Guitarist Pat Metheny has had his current quintet together for three summers now, and that stability paid off in a remarkable display of rapport and versatility at Wolf Trap Sunday night. Metheny, who the day before had been the sole jazz representative at the Live Aid concert in Philadelphia, is one of the few electric fusion artists to strike a happy balance among inventive improvisaton, rhythmic aggression, stretched harmonies and melodic hooks.

Along with King Crimson's Robert Fripp and Adrian Belew, Metheny must be considered one of the trailblazers on synthesized guitar. Last night he used his synth-guitar as a sustained note instrument that could shift tones and shade notes like an operatic voice. At times it soared like a church organ; at others it sputtered with rock noise effects. With Metheny's longtime collaborator Lyle Mays spinning inside a horseshoe of keyboards, the synthesized sounds were layered with a lush density that was always harmonically fresh.

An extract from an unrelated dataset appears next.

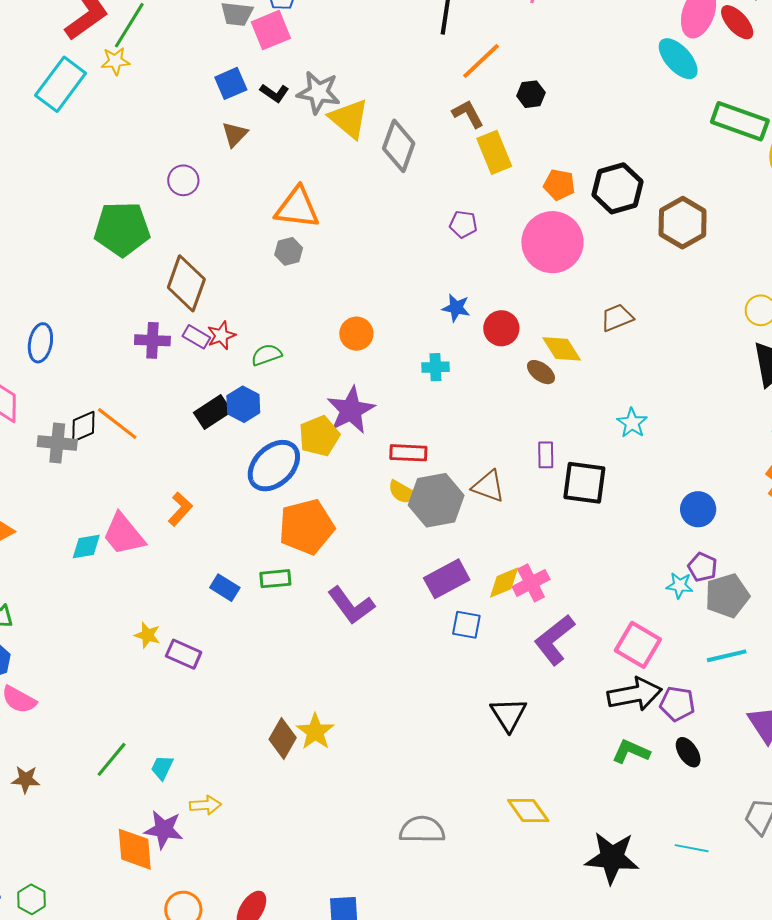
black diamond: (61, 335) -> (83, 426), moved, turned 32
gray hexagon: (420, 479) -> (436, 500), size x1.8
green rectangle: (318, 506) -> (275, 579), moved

The band's most quickly maturing member is 25-year-old Argentinean Pedro Aznar, who has integrated vocals into fusion jazz better than anyone before him. Forsaking the usual consonant scatting of most jazz singers, Aznar sang wordless vowels that functioned like a most expressive sustained note instrument, often blending wth Metheny's synth-guitar on duets.

Less successful in their use of vocals was the guest group Perri, a pop-gospel quartet of California sisters, who collaborated with Metheny's quintet. Both their lyrics and their vocal arrangements diminished two Metheny instrumentals, "Airstream" and "Jaco," with pop-soul cliches.